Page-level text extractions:
■ ■ ■ ■

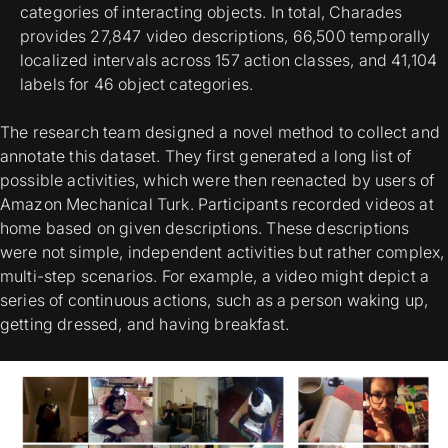
categories of interacting objects. In total, Charades
provides 27,847 video descriptions, 66,500 temporally
localized intervals across 157 action classes, and 41,104
labels for 46 object categories.
The research team designed a novel method to collect and
annotate this dataset. They first generated a long list of
possible activities, which were then reenacted by users of
Amazon Mechanical Turk. Participants recorded videos at
home based on given descriptions. These descriptions
were not simple, independent activities but rather complex,
multi-step scenarios. For example, a video might depict a
series of continuous actions, such as a person waking up,
getting dressed, and having breakfast.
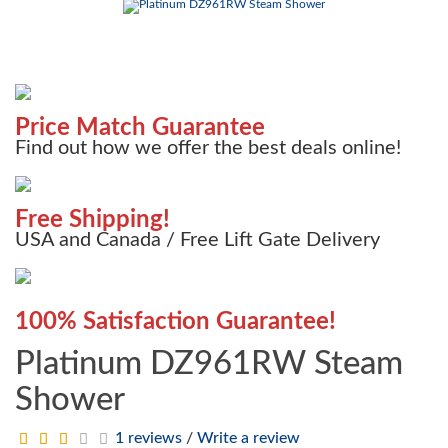
Price Match Guarantee
Find out how we offer the best deals online!
Free Shipping!
USA and Canada / Free Lift Gate Delivery
100% Satisfaction Guarantee!
Platinum DZ961RW Steam
Shower
1 reviews
/
Write a review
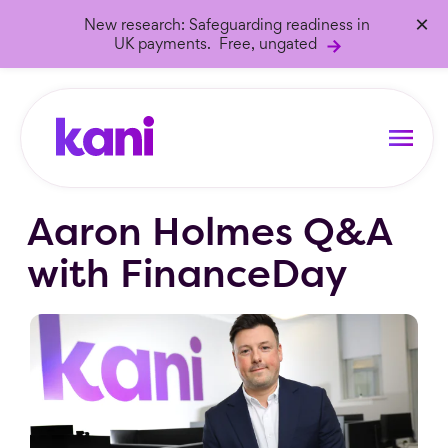
×
New research: Safeguarding readiness in
UK payments. Free, ungated
Aaron Holmes Q&A
with FinanceDay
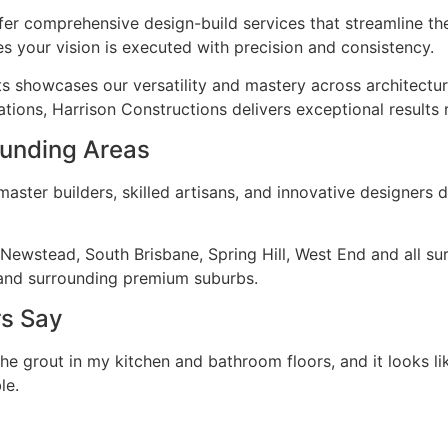
fer comprehensive design-build services that streamline th
s your vision is executed with precision and consistency.
ts showcases our versatility and mastery across architectu
tions, Harrison Constructions delivers exceptional results 
rounding Areas
ster builders, skilled artisans, and innovative designers d
, Newstead, South Brisbane, Spring Hill, West End and all s
and surrounding premium suburbs.
rs Say
the grout in my kitchen and bathroom floors, and it looks li
le.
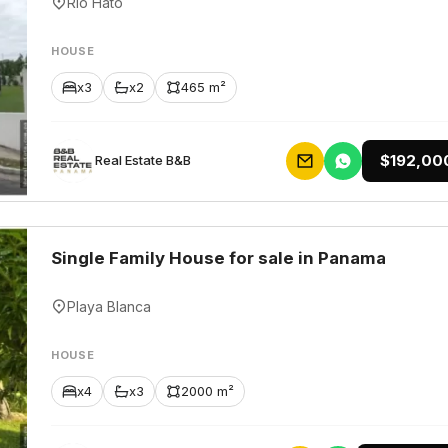
Rio Hato
HOUSE
x3
x2
465 m²
$192,00
Rеаl Еstаtе В&В
Single Family House for sale in Panama
Playa Blanca
HOUSE
x4
x3
2000 m²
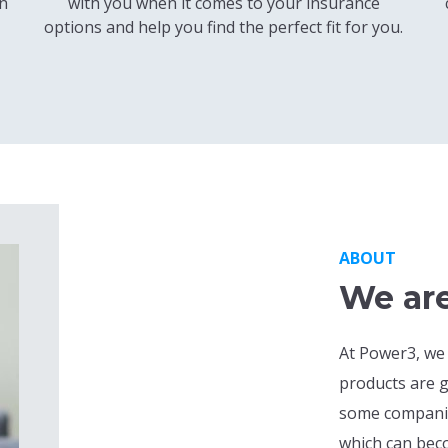
en
with you when it comes to your insurance
options and help you find the perfect fit for you.
ABOUT
We are
At Power3, we
products are g
some companies
which can beco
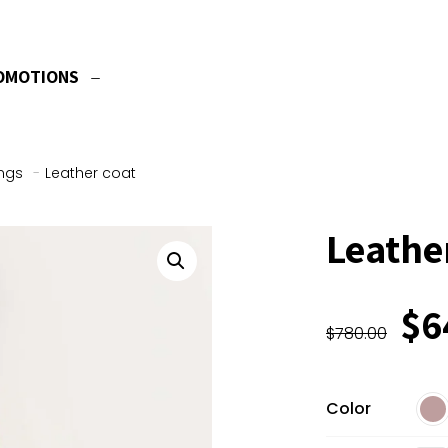
OMOTIONS
ngs
-
Leather coat
Leathe
Or
$
6
$
780.00
pr
wa
$7
Color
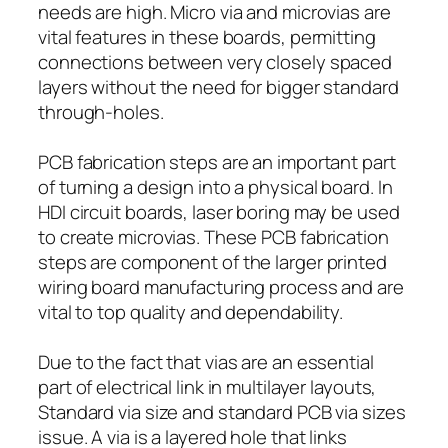
needs are high. Micro via and microvias are
vital features in these boards, permitting
connections between very closely spaced
layers without the need for bigger standard
through-holes.
PCB fabrication steps are an important part
of turning a design into a physical board. In
HDI circuit boards, laser boring may be used
to create microvias. These PCB fabrication
steps are component of the larger printed
wiring board manufacturing process and are
vital to top quality and dependability.
Due to the fact that vias are an essential
part of electrical link in multilayer layouts,
Standard via size and standard PCB via sizes
issue. A via is a layered hole that links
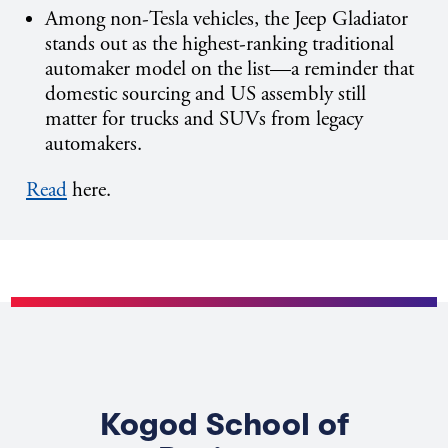
Among non-Tesla vehicles, the Jeep Gladiator
stands out as the highest-ranking traditional
automaker model on the list—a reminder that
domestic sourcing and US assembly still
matter for trucks and SUVs from legacy
automakers.
Read
here.
Kogod School of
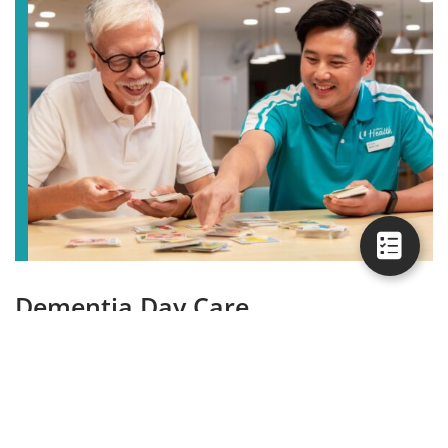
Dementia Day Care
While you are away in the day, our dementia day care
can support you by taking care of your loved one and
engaging them.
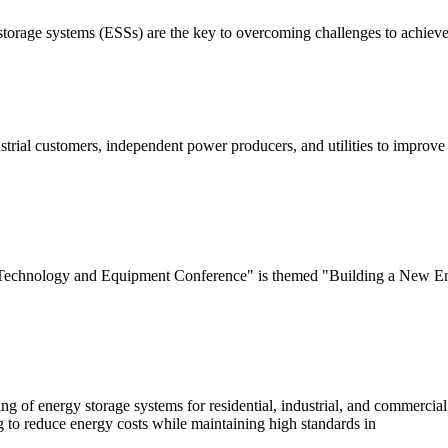
orage systems (ESSs) are the key to overcoming challenges to achieve 
rial customers, independent power producers, and utilities to improve 
 Technology and Equipment Conference" is themed "Building a New En
of energy storage systems for residential, industrial, and commercial a
g to reduce energy costs while maintaining high standards in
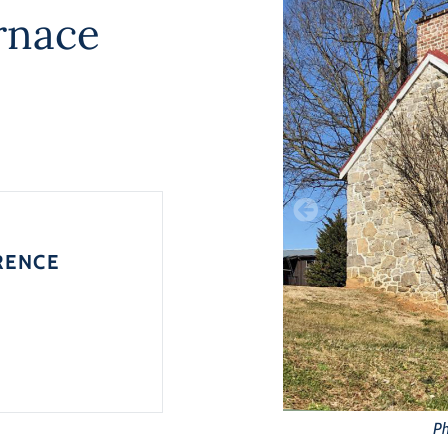
rnace
RENCE
Ph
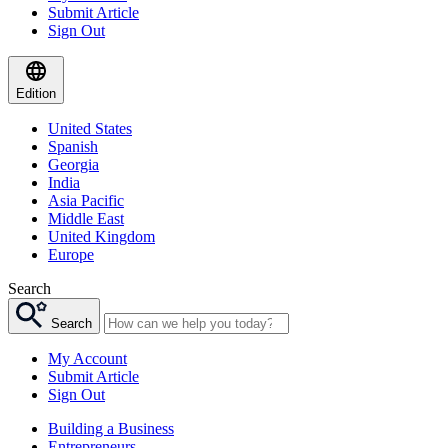
Submit Article
Sign Out
Edition
United States
Spanish
Georgia
India
Asia Pacific
Middle East
United Kingdom
Europe
Search
Search
My Account
Submit Article
Sign Out
Building a Business
Entrepreneurs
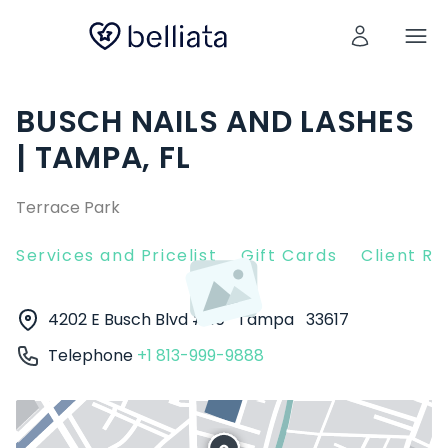
BUSCH NAILS AND LASHES
| TAMPA, FL
Terrace Park
Services and Pricelist
Gift Cards
Client R
4202 E Busch Blvd # 10
Tampa
33617
Telephone
+1 813-999-9888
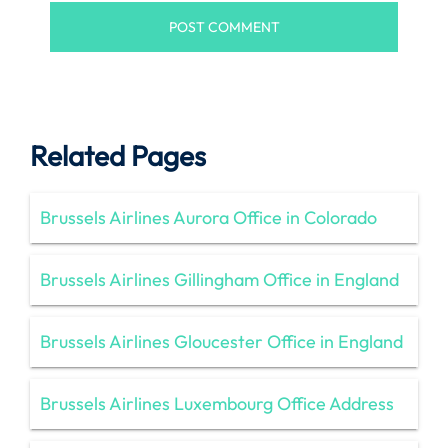
Related Pages
Brussels Airlines Aurora Office in Colorado
Brussels Airlines Gillingham Office in England
Brussels Airlines Gloucester Office in England
Brussels Airlines Luxembourg Office Address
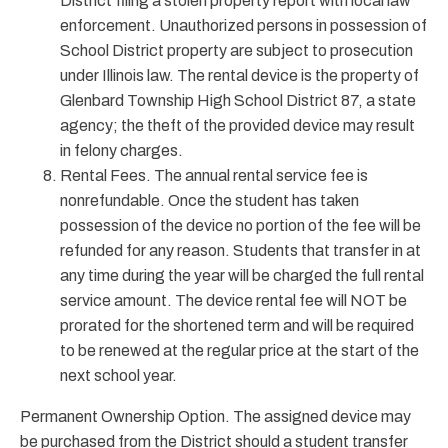
District filing a stolen property report with local law
enforcement. Unauthorized persons in possession of
School District property are subject to prosecution
under Illinois law. The rental device is the property of
Glenbard Township High School District 87, a state
agency; the theft of the provided device may result
in felony charges.
Rental Fees. The annual rental service fee is
nonrefundable. Once the student has taken
possession of the device no portion of the fee will be
refunded for any reason. Students that transfer in at
any time during the year will be charged the full rental
service amount. The device rental fee will NOT be
prorated for the shortened term and will be required
to be renewed at the regular price at the start of the
next school year.
Permanent Ownership Option. The assigned device may
be purchased from the District should a student transfer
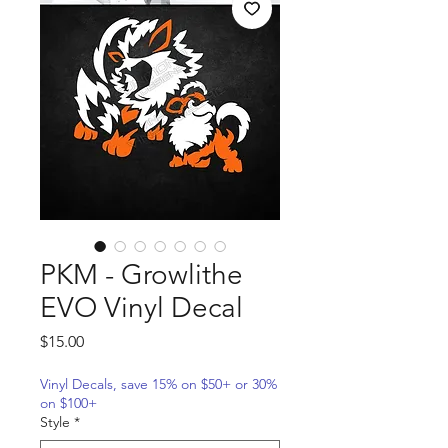
PKM - Growlithe
EVO Vinyl Decal
Price
$15.00
Vinyl Decals, save 15% on $50+ or 30%
on $100+
Style
*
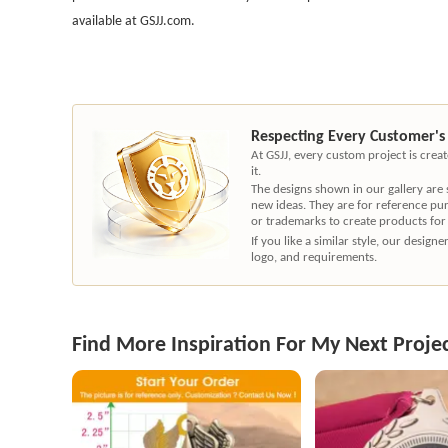
available at GSJJ.com.
Respecting Every Customer's
At GSJJ, every custom project is cre
it.
The designs shown in our gallery are
new ideas. They are for reference pu
or trademarks to create products for
If you like a similar style, our desig
logo, and requirements.
Find More Inspiration For My Next Proje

■ ■ ■ ■

▶ ACTION ITEM
From the entries above, copy exactly the lines starting at the one with "Entrepreneurs" and stopping at the one with "Brussels Airlines Luxembourg Office Address", keeping both ends. Drop the pictures.

▶ RESPONSE AREA
Entrepreneurs
BUSCH NAILS AND LASHES
| TAMPA, FL
Terrace Park
Services and Pricelist
Gift Cards
Client R
4202 E Busch Blvd # 10
Tampa
33617
Telephone
+1 813-999-9888
Related Pages
Brussels Airlines Aurora Office in Colorado
Brussels Airlines Gillingham Office in England
Brussels Airlines Gloucester Office in England
Brussels Airlines Luxembourg Office Address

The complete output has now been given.